Maine Seeking to Secure its Own Arctic Role

Elected officials and businesses in Maine are looking to secure a strong role and benefits for the Pine Tree State as the Arctic opens up to increasing trade and human activity. 

A recent report by the Portland Press Herald notes that Arctic activity could benefit the state economically through new opportunities for Maine climate researchers and businesses involved in advance materials, construction, maritime transportation, renewable energy, and logistics.  An Icelandic shipping company’s decision to open operations in Portland served as the catalyst for the state’s interest in the Arctic:

Maine’s interest in the Arctic began two years ago when Iceland’s oldest shipping company, Eimskip, moved operations to Portland from Norfolk, Virginia.
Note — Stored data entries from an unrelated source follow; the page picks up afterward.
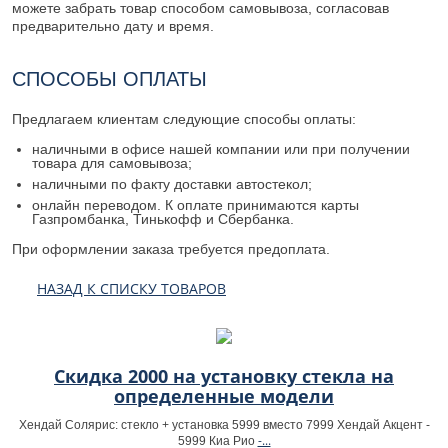
можете забрать товар способом самовывоза, согласовав
предварительно дату и время.
СПОСОБЫ ОПЛАТЫ
Предлагаем клиентам следующие способы оплаты:
наличными в офисе нашей компании или при получении
товара для самовывоза;
наличными по факту доставки автостекол;
онлайн переводом. К оплате принимаются карты
Газпромбанка, Тинькофф и Сбербанка.
При оформлении заказа требуется предоплата.
НАЗАД К СПИСКУ ТОВАРОВ
Скидка 2000 на установку стекла на
определенные модели
Хендай Солярис: стекло + установка 5999 вместо 7999 Хендай Акцент -
-...
5999 Киа Рио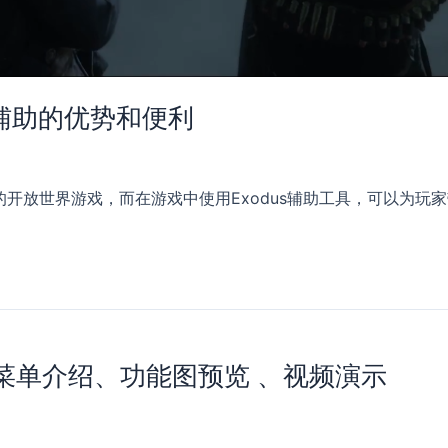
s辅助的优势和便利
开放世界游戏，而在游戏中使用Exodus辅助工具，可以为玩家
 – 菜单介绍、功能图预览 、视频演示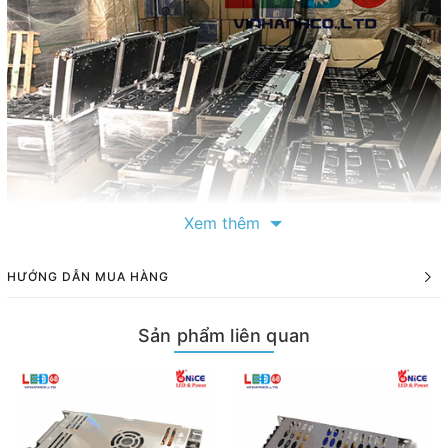
Xem thêm
HƯỚNG DẪN MUA HÀNG
Sản phẩm liên quan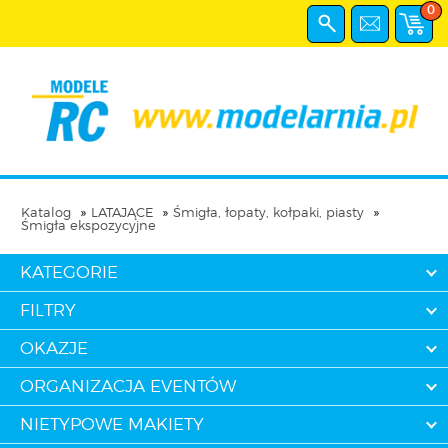
0
Katalog
LATAJĄCE
Śmigła, łopaty, kołpaki, piasty
Śmigła ekspozycyjne
KATEGORIE
FILTRY
OKAZJE
ORGANIZACJA EVENTÓW
NIETYPOWE MAKIETY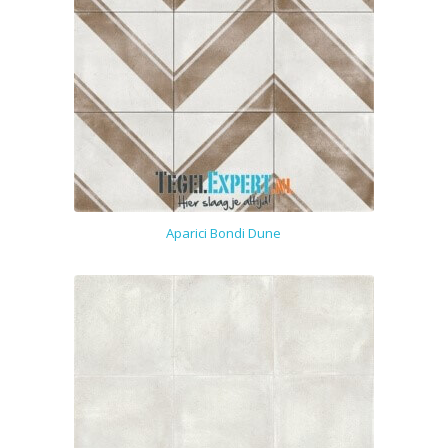
Aparici Bondi Dune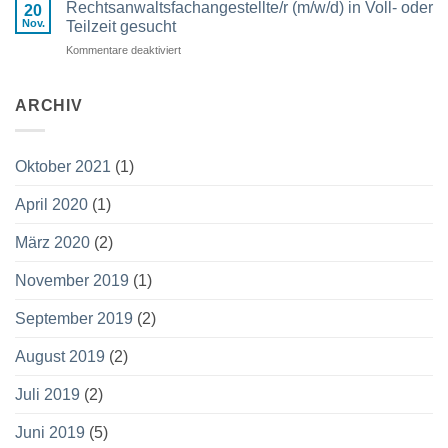
Haftungsquoten
Rechtsanwaltsfachangestellte/r (m/w/d) in Voll- oder
erschienen!
20
im
Nov.
Teilzeit gesucht
Verkehrsrecht
Kommentare deaktiviert
für
Rechtsanwaltsfachangestellte/r
(m/w/d)
in
ARCHIV
Voll-
oder
Teilzeit
Oktober 2021
(1)
gesucht
April 2020
(1)
März 2020
(2)
November 2019
(1)
September 2019
(2)
August 2019
(2)
Juli 2019
(2)
Juni 2019
(5)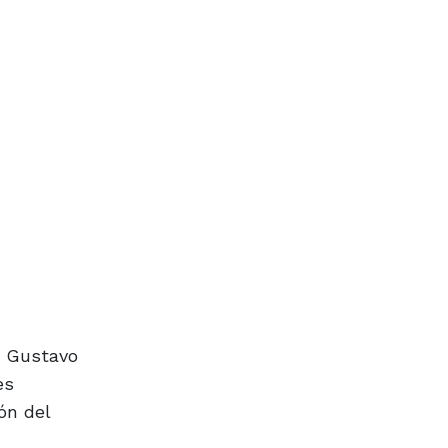
e Gustavo
es
ón del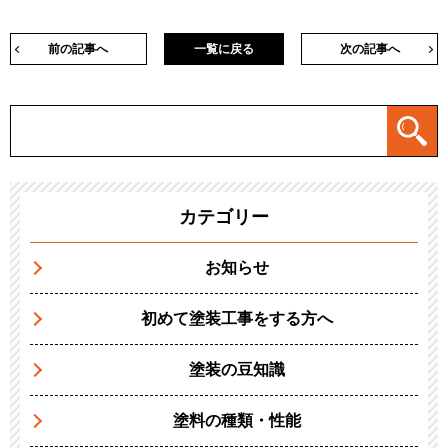
前の記事へ
一覧に戻る
次の記事へ
カテゴリー
お知らせ
初めて塗装工事をする方へ
塗装の豆知識
塗料の種類・性能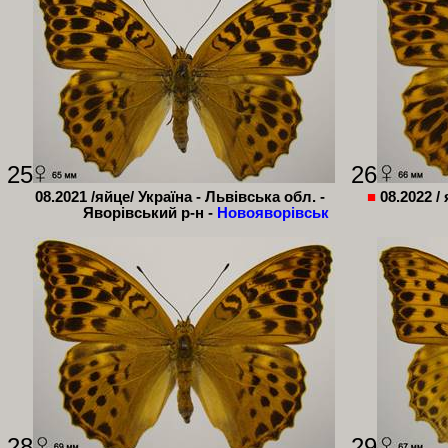
25
26
08.2021 /яйце/ Україна - Львівська обл. -
■
08.2022 /
Яворівський р-н -
Новояворівськ
28
29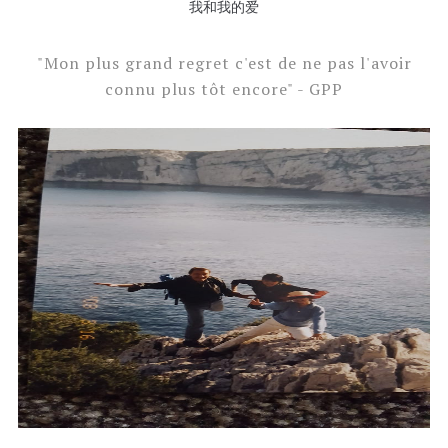
我和我的爱
"Mon plus grand regret c'est de ne pas l'avoir
connu plus tôt encore" - GPP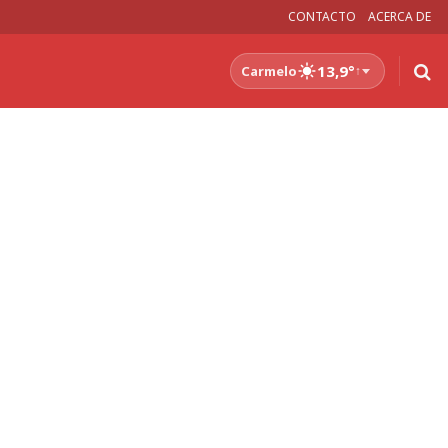
CONTACTO
ACERCA DE
13,9°
Carmelo
↑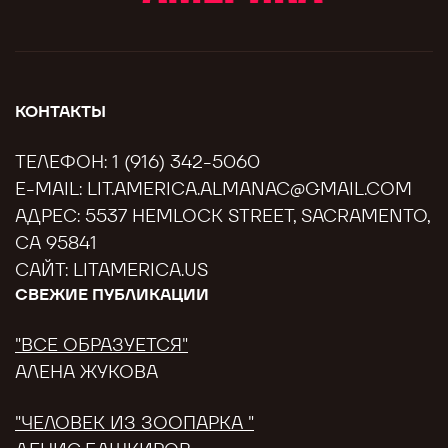
КОНТАКТЫ
ТЕЛЕФОН:
1 (916) 342-5060
E-MAIL:
LIT.AMERICA.ALMANAC@GMAIL.COM
АДРЕС: 5537 HEMLOCK STREET, SACRAMENTO,
CA 95841
САЙТ:
LITAMERICA.US
СВЕЖИЕ ПУБЛИКАЦИИ
"ВСЕ ОБРАЗУЕТСЯ"
АЛЕНА ЖУКОВА
"ЧЕЛОВЕК ИЗ ЗООПАРКА "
A century ago, Portland billed itself as Canada’s ice-free port, but it’s now selling itself as the U.S. gateway to the high latitudes of the North Atlantic, an area that stretches from Newfoundland and Labrador to Greenland, Iceland, the Faroe Islands, Norway and the northwest coast of Russia.

Speaking last October at an Arctic conference in Iceland, Patrick Arnold, president of Soli DG, a Maine company that operates Portland’s container terminal, displayed a map illustrating the cost of shipping goods from Portland to ports in the North Atlantic. The map showed that the cost of shipping a container from Portland to southern Norway is the same as shipping one by truck from Portland to Delaware.
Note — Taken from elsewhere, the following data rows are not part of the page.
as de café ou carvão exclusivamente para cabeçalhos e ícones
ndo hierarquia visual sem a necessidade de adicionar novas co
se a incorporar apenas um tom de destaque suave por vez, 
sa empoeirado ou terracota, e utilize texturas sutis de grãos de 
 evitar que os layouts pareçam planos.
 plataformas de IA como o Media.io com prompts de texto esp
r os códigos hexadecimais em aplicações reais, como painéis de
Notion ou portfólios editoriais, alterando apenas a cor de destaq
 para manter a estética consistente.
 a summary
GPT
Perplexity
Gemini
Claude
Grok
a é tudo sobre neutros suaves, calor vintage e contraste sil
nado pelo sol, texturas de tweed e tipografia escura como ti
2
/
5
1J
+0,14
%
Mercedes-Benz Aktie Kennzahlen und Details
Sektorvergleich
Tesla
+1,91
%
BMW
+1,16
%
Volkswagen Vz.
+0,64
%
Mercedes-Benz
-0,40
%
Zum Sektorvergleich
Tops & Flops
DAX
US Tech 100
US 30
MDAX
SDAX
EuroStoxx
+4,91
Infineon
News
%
“Maine has moved closer to the Arctic and Scandinavia as a result of Eimskip operating here and connecting Maine to trade routes,” Arnold said.

Coinciding with the state’s push to be involved in Arctic policy, the Portland Press Herald notes that an Arctic Council working group is scheduled to meet in Portland in September 2016, and that Maine could also be selected to host a senior Arctic Council meeting next year.